Stored data entries:
=== Begin Enclosure ===
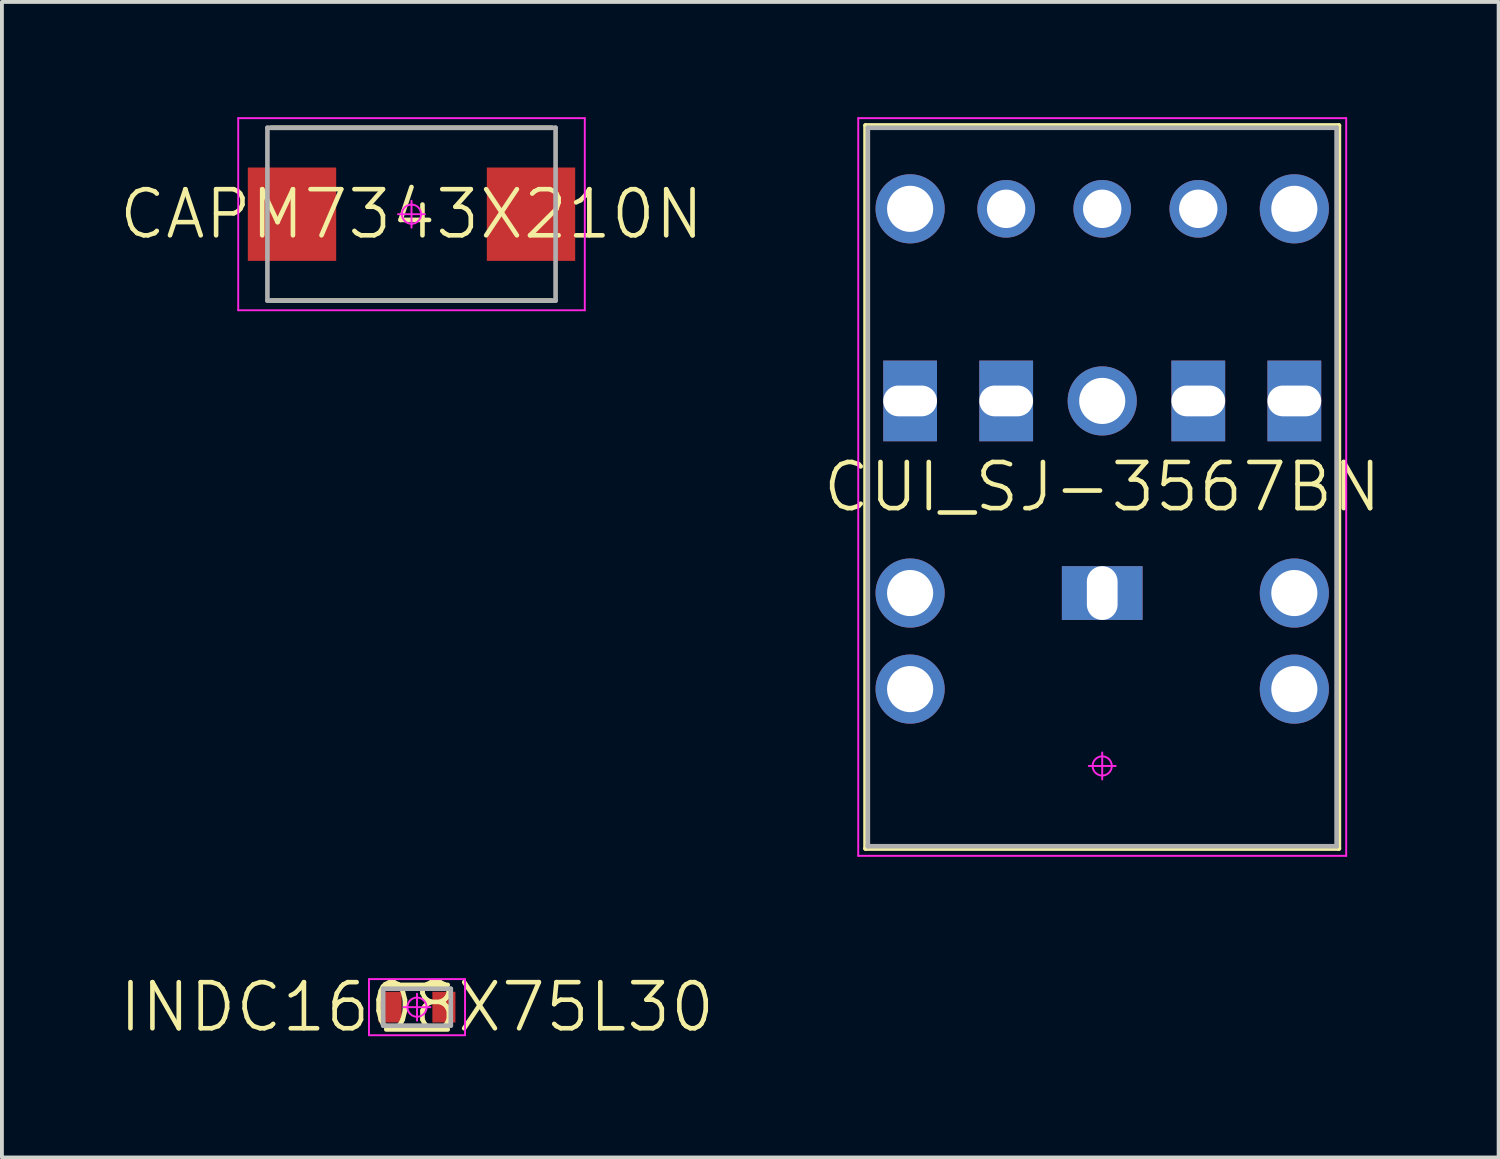
<source format=kicad_pcb>
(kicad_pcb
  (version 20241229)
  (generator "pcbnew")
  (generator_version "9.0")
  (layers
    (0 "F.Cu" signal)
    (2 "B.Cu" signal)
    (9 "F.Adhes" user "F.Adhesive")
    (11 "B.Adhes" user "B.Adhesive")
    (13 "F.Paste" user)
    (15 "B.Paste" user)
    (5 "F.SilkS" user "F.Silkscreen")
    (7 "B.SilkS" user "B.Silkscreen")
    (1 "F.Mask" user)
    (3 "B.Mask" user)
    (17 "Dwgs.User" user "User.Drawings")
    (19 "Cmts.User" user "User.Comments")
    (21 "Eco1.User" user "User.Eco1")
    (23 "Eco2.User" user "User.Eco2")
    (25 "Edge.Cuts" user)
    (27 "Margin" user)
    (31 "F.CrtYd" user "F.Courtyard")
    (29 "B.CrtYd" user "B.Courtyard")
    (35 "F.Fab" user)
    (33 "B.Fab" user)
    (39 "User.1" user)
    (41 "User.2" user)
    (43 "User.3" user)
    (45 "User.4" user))
  (footprint "CAPM7343X210N"
    (layer "F.Cu")
    (at 7.66 2.525)
    (property "Reference" "CAPM7343X210N" (at 0 0 0) (layer "F.SilkS") (effects (font (size 1.2 1.2) (thickness 0.12))))
    (attr smd)
    (fp_line (start 3.65 -2.25) (end -3.65 -2.25) (stroke (width 0.12) (type solid)) (layer "F.SilkS"))
    (fp_line (start 3.65 2.25) (end -3.65 2.25) (stroke (width 0.12) (type solid)) (layer "F.SilkS"))
    (fp_line (start -4.51 -2.5) (end 4.51 -2.5) (stroke (width 0.05) (type solid)) (layer "F.CrtYd"))
    (fp_line (start -4.51 2.5) (end -4.51 -2.5) (stroke (width 0.05) (type solid)) (layer "F.CrtYd"))
    (fp_line (start 0 -0.35) (end 0 0.35) (stroke (width 0.05) (type solid)) (layer "F.CrtYd"))
    (fp_line (start 0.35 0) (end -0.35 0) (stroke (width 0.05) (type solid)) (layer "F.CrtYd"))
    (fp_line (start 4.51 -2.5) (end 4.51 2.5) (stroke (width 0.05) (type solid)) (layer "F.CrtYd"))
    (fp_line (start 4.51 2.5) (end -4.51 2.5) (stroke (width 0.05) (type solid)) (layer "F.CrtYd"))
    (fp_circle (center 0 0) (end 0 0.25) (stroke (width 0.05) (type solid)) (fill no) (layer "F.CrtYd"))
    (fp_line (start -3.75 -2.25) (end 3.75 -2.25) (stroke (width 0.12) (type solid)) (layer "F.Fab"))
    (fp_line (start -3.75 2.25) (end -3.75 -2.25) (stroke (width 0.12) (type solid)) (layer "F.Fab"))
    (fp_line (start 3.75 -2.25) (end 3.75 2.25) (stroke (width 0.12) (type solid)) (layer "F.Fab"))
    (fp_line (start 3.75 2.25) (end -3.75 2.25) (stroke (width 0.12) (type solid)) (layer "F.Fab"))
    (pad "1" smd rect (at -3.11 0) (size 2.3 2.43) (layers "F.Cu" "F.Mask" "F.Paste"))
    (pad "2" smd rect (at 3.11 0) (size 2.3 2.43) (layers "F.Cu" "F.Mask" "F.Paste")))
  (footprint "INDC1608X75L30"
    (layer "F.Cu")
    (at 7.803 23.163)
    (property "Reference" "INDC1608X75L30" (at 0 0 0) (layer "F.SilkS") (effects (font (size 1.2 1.2) (thickness 0.12))))
    (attr smd)
    (fp_line (start 0.8 -0.58) (end -0.8 -0.58) (stroke (width 0.12) (type solid)) (layer "F.SilkS"))
    (fp_line (start 0.8 0.58) (end -0.8 0.58) (stroke (width 0.12) (type solid)) (layer "F.SilkS"))
    (fp_line (start -1.25 -0.73) (end 1.25 -0.73) (stroke (width 0.05) (type solid)) (layer "F.CrtYd"))
    (fp_line (start -1.25 0.73) (end -1.25 -0.73) (stroke (width 0.05) (type solid)) (layer "F.CrtYd"))
    (fp_line (start 0 -0.35) (end 0 0.35) (stroke (width 0.05) (type solid)) (layer "F.CrtYd"))
    (fp_line (start 0.35 0) (end -0.35 0) (stroke (width 0.05) (type solid)) (layer "F.CrtYd"))
    (fp_line (start 1.25 -0.73) (end 1.25 0.73) (stroke (width 0.05) (type solid)) (layer "F.CrtYd"))
    (fp_line (start 1.25 0.73) (end -1.25 0.73) (stroke (width 0.05) (type solid)) (layer "F.CrtYd"))
    (fp_circle (center 0 0) (end 0 0.25) (stroke (width 0.05) (type solid)) (fill no) (layer "F.CrtYd"))
    (fp_line (start -0.88 -0.48) (end 0.88 -0.48) (stroke (width 0.12) (type solid)) (layer "F.Fab"))
    (fp_line (start -0.88 0.48) (end -0.88 -0.48) (stroke (width 0.12) (type solid)) (layer "F.Fab"))
    (fp_line (start 0.88 -0.48) (end 0.88 0.48) (stroke (width 0.12) (type solid)) (layer "F.Fab"))
    (fp_line (start 0.88 0.48) (end -0.88 0.48) (stroke (width 0.12) (type solid)) (layer "F.Fab"))
    (pad "1" smd rect (at -0.7 0) (size 0.6 0.8) (layers "F.Cu" "F.Mask" "F.Paste"))
    (pad "2" smd rect (at 0.7 0) (size 0.6 0.8) (layers "F.Cu" "F.Mask" "F.Paste")))
  (footprint "CUI_SJ-3567BN"
    (layer "F.Cu")
    (at 25.637 16.885)
    (property "Reference" "CUI_SJ-3567BN" (at 0 -7.26 0) (layer "F.SilkS") (effects (font (size 1.2 1.2) (thickness 0.12))))
    (attr through_hole)
    (fp_line (start -6.16 -16.67) (end 6.16 -16.67) (stroke (width 0.12) (type solid)) (layer "F.SilkS"))
    (fp_line (start -6.16 2.15) (end -6.16 -16.67) (stroke (width 0.12) (type solid)) (layer "F.SilkS"))
    (fp_line (start 6.16 -16.67) (end 6.16 2.15) (stroke (width 0.12) (type solid)) (layer "F.SilkS"))
    (fp_line (start 6.16 2.15) (end -6.16 2.15) (stroke (width 0.12) (type solid)) (layer "F.SilkS"))
    (fp_line (start -6.35 -16.86) (end 6.35 -16.86) (stroke (width 0.05) (type solid)) (layer "F.CrtYd"))
    (fp_line (start -6.35 2.34) (end -6.35 -16.86) (stroke (width 0.05) (type solid)) (layer "F.CrtYd"))
    (fp_line (start 0 -0.35) (end 0 0.35) (stroke (width 0.05) (type solid)) (layer "F.CrtYd"))
    (fp_line (start 0.35 0) (end -0.35 0) (stroke (width 0.05) (type solid)) (layer "F.CrtYd"))
    (fp_line (start 6.35 -16.86) (end 6.35 2.34) (stroke (width 0.05) (type solid)) (layer "F.CrtYd"))
    (fp_line (start 6.35 2.34) (end -6.35 2.34) (stroke (width 0.05) (type solid)) (layer "F.CrtYd"))
    (fp_circle (center 0 0) (end 0 0.25) (stroke (width 0.05) (type solid)) (fill no) (layer "F.CrtYd"))
    (fp_line (start -6.1 -16.61) (end 6.1 -16.61) (stroke (width 0.12) (type solid)) (layer "F.Fab"))
    (fp_line (start -6.1 2.09) (end -6.1 -16.61) (stroke (width 0.12) (type solid)) (layer "F.Fab"))
    (fp_line (start 6.1 -16.61) (end 6.1 2.09) (stroke (width 0.12) (type solid)) (layer "F.Fab"))
    (fp_line (start 6.1 2.09) (end -6.1 2.09) (stroke (width 0.12) (type solid)) (layer "F.Fab"))
    (pad "1" thru_hole rect (at 0 -4.5 90) (size 1.4 2.1) (drill oval 1.5 0.8) (layers "*.Cu" "*.Mask"))
    (pad "2" thru_hole rect (at 5 -9.5) (size 1.4 2.1) (drill oval 1.5 0.8) (layers "*.Cu" "*.Mask"))
    (pad "3" thru_hole rect (at -5 -9.5) (size 1.4 2.1) (drill oval 1.5 0.8) (layers "*.Cu" "*.Mask"))
    (pad "4" thru_hole circle (at -2.5 -14.5) (size 1.5 1.5) (drill 1) (layers "*.Cu" "*.Mask"))
    (pad "5" thru_hole circle (at 0 -14.5) (size 1.5 1.5) (drill 1) (layers "*.Cu" "*.Mask"))
    (pad "6" thru_hole circle (at 2.5 -14.5) (size 1.5 1.5) (drill 1) (layers "*.Cu" "*.Mask"))
    (pad "7" thru_hole circle (at -5 -14.5) (size 1.8 1.8) (drill 1.2) (layers "*.Cu" "*.Mask"))
    (pad "8" thru_hole circle (at 5 -14.5) (size 1.8 1.8) (drill 1.2) (layers "*.Cu" "*.Mask"))
    (pad "9" thru_hole circle (at -5 -4.5) (size 1.8 1.8) (drill 1.2) (layers "*.Cu" "*.Mask"))
    (pad "10" thru_hole rect (at 2.5 -9.5) (size 1.4 2.1) (drill oval 1.5 0.8) (layers "*.Cu" "*.Mask"))
    (pad "11" thru_hole rect (at -2.5 -9.5) (size 1.4 2.1) (drill oval 1.5 0.8) (layers "*.Cu" "*.Mask"))
    (pad "12" thru_hole circle (at 5 -4.5) (size 1.8 1.8) (drill 1.2) (layers "*.Cu" "*.Mask"))
    (pad "13" thru_hole circle (at -5 -2) (size 1.8 1.8) (drill 1.2) (layers "*.Cu" "*.Mask"))
    (pad "14" thru_hole circle (at 5 -2) (size 1.8 1.8) (drill 1.2) (layers "*.Cu" "*.Mask"))
    (pad "15" thru_hole circle (at 0 -9.5) (size 1.8 1.8) (drill 1.2) (layers "*.Cu" "*.Mask")))
  (gr_rect
    (start -3 -3)
    (end 35.954 27.075)
    (stroke (width 0.1) (type default))
    (fill no)
    (layer "Edge.Cuts")))
</source>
=== End Enclosure ===
## TASK TO CARRY OUT
Reply with the number of lines above in which the word "Adhes" appears, and with nothing else.

## RESPONSE TO THIS EXERCISE
2